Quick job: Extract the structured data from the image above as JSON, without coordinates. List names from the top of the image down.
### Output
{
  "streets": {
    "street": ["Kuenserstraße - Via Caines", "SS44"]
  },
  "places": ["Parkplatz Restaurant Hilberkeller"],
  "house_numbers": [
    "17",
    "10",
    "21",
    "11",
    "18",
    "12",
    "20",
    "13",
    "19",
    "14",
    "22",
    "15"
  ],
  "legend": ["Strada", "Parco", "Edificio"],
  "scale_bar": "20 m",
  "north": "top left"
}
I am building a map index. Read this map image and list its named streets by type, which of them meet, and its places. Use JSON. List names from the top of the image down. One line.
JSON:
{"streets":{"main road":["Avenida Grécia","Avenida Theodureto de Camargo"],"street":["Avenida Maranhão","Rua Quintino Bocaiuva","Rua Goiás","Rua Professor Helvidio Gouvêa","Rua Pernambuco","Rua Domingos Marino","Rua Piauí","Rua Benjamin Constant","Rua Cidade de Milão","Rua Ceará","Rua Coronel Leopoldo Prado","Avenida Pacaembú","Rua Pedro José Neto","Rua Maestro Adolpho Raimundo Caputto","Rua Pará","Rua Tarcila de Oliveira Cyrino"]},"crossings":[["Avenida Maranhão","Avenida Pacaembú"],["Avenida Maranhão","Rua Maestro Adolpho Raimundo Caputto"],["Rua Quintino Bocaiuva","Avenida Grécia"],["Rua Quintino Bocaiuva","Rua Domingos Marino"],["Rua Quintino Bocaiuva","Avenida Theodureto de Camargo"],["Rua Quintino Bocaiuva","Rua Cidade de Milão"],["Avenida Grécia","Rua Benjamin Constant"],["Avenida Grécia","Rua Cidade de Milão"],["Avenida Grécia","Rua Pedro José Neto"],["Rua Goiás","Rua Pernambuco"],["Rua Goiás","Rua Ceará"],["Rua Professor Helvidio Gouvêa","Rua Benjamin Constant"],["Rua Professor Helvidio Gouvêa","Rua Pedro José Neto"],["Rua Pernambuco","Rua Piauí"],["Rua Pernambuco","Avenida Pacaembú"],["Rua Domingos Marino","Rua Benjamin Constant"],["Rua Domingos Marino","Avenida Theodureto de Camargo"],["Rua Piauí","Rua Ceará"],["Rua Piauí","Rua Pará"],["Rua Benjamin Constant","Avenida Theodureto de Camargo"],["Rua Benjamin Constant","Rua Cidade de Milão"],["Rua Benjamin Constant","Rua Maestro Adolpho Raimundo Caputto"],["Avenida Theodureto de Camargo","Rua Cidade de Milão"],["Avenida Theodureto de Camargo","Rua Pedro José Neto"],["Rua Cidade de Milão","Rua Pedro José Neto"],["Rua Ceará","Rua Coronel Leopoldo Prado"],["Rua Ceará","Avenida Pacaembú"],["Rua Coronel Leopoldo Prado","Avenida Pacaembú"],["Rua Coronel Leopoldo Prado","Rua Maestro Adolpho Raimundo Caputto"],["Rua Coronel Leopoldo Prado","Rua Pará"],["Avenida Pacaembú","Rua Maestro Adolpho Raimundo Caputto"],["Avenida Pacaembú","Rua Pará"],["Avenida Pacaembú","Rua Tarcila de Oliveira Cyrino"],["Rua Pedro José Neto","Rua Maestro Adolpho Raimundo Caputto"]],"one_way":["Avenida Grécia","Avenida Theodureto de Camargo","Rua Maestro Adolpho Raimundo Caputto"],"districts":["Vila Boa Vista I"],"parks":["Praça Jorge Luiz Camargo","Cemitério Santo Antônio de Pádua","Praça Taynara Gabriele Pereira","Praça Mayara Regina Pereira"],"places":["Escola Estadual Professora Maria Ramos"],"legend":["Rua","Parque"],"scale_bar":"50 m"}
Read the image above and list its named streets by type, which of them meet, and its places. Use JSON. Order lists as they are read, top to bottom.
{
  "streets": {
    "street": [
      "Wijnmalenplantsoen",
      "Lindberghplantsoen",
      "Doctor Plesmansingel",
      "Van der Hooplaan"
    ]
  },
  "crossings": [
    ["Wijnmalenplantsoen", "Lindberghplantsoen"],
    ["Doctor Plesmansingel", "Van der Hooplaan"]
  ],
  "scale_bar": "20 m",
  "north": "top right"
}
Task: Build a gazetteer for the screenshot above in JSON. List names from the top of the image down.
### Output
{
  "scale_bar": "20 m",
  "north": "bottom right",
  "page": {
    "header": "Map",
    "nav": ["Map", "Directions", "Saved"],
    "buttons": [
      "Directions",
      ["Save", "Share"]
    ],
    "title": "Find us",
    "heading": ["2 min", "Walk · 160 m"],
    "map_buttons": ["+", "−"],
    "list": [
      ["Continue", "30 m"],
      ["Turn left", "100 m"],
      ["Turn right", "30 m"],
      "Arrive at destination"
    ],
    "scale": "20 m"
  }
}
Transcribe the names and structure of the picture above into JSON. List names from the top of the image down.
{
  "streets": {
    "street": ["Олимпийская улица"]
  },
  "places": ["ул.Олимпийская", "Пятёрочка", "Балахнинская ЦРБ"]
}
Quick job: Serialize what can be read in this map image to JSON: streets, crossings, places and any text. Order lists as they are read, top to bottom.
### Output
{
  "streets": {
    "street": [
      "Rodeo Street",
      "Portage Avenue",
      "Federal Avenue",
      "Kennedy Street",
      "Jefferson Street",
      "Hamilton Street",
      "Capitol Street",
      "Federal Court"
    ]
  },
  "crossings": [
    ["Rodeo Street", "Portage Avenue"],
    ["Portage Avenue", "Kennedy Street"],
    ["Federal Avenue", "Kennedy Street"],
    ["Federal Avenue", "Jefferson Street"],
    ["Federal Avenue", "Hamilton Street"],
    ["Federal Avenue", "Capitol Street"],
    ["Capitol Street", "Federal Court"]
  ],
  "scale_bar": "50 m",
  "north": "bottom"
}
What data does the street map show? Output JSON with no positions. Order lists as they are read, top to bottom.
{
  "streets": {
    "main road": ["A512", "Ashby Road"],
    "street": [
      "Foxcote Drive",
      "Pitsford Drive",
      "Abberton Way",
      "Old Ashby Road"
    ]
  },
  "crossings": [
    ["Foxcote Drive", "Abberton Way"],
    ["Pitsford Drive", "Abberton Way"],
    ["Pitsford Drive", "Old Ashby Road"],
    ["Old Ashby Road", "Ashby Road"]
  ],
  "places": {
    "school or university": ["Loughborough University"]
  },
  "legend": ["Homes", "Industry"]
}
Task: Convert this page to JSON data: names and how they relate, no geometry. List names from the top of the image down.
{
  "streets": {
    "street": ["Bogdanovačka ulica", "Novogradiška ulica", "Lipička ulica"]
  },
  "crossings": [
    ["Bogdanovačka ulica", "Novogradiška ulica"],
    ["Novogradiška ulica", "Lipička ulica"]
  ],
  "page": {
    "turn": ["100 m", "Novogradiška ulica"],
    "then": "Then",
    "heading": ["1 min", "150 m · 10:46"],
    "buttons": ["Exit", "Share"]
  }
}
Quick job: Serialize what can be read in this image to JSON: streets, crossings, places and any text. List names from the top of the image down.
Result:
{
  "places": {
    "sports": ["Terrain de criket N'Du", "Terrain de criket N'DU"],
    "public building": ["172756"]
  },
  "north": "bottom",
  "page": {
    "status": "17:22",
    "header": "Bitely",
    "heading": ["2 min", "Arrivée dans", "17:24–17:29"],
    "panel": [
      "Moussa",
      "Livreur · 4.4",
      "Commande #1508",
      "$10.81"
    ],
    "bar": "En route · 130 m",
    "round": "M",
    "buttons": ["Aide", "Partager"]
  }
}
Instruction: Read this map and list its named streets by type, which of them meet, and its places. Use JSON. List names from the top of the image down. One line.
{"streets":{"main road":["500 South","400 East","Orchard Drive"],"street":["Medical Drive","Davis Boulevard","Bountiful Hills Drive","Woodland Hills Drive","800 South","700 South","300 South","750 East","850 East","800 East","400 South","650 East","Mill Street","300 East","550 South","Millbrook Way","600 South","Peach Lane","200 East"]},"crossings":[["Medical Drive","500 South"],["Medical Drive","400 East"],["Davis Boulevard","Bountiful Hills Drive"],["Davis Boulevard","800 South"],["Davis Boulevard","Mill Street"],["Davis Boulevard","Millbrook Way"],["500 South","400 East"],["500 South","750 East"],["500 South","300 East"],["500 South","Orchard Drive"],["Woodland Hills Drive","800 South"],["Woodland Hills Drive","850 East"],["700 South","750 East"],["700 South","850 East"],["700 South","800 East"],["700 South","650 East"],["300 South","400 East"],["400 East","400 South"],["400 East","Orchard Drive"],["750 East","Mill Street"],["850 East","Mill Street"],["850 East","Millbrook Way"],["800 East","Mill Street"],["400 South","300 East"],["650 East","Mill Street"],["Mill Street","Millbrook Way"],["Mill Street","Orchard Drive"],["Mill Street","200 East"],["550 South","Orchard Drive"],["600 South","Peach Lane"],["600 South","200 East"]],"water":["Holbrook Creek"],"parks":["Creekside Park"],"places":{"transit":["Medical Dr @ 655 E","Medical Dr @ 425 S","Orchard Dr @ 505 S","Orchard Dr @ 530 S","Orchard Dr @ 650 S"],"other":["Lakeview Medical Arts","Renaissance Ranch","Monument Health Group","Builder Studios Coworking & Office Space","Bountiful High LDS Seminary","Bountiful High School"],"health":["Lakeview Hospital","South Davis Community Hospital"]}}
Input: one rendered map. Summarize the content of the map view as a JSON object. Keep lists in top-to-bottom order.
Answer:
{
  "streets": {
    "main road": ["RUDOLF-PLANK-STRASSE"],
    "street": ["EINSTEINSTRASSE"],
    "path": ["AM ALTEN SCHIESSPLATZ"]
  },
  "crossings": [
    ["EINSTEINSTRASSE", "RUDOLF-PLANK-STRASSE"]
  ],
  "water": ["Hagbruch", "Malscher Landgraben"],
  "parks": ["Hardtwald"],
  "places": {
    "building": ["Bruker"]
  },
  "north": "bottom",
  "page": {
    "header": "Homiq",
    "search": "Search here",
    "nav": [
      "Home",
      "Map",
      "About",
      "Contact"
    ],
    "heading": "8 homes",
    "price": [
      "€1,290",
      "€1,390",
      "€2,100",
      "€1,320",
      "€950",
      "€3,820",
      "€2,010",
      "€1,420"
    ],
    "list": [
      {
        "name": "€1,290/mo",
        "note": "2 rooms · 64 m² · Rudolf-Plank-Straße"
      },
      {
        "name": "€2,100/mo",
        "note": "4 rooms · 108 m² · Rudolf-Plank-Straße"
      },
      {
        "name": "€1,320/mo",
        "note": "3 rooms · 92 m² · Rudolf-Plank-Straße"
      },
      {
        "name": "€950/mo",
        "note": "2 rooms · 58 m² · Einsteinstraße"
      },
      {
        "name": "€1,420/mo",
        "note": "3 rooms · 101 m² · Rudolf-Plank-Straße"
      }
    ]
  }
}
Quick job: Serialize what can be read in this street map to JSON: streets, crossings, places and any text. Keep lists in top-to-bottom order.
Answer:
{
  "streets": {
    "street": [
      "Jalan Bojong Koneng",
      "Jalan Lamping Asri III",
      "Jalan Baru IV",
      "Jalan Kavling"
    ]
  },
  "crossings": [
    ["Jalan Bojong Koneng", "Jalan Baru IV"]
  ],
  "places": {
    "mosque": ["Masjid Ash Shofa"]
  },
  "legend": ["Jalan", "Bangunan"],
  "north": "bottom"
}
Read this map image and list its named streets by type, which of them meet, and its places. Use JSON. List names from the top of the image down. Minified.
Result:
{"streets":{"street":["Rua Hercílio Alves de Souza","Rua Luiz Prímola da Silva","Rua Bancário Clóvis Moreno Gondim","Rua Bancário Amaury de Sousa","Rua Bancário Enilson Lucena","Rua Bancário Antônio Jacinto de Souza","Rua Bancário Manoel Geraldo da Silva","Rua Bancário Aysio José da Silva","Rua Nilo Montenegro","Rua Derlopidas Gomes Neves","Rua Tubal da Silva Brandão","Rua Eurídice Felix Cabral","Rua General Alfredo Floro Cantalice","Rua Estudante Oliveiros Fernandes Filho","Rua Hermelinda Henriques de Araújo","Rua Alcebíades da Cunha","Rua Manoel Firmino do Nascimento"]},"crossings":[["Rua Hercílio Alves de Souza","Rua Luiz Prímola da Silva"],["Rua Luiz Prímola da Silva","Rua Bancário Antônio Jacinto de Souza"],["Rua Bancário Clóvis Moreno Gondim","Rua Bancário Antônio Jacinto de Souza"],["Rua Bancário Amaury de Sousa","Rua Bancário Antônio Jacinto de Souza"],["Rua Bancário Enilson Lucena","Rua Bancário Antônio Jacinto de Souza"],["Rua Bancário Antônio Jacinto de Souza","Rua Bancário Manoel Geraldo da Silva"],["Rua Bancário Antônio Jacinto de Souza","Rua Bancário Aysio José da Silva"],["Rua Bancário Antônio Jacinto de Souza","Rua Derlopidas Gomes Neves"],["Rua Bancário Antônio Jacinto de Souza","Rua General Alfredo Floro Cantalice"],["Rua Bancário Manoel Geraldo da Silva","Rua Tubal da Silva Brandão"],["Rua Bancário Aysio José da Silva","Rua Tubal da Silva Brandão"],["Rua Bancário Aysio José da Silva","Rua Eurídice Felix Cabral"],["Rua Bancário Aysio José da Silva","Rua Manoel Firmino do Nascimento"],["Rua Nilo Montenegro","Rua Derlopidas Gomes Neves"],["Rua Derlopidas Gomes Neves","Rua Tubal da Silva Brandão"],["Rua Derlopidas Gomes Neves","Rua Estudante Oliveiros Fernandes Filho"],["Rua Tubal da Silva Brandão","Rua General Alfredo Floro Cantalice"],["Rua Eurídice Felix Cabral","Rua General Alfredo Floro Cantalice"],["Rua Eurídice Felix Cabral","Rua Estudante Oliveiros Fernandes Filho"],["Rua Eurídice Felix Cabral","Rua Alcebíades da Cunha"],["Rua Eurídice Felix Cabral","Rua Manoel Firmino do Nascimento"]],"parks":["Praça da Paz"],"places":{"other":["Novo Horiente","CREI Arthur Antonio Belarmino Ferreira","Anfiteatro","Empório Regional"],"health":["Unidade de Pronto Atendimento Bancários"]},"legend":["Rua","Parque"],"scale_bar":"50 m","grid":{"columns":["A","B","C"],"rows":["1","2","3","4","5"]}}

***

» Task statement
Before answering, count every line of the records that contains "data"; the answer is that number and nothing more.

» Reply to the task
3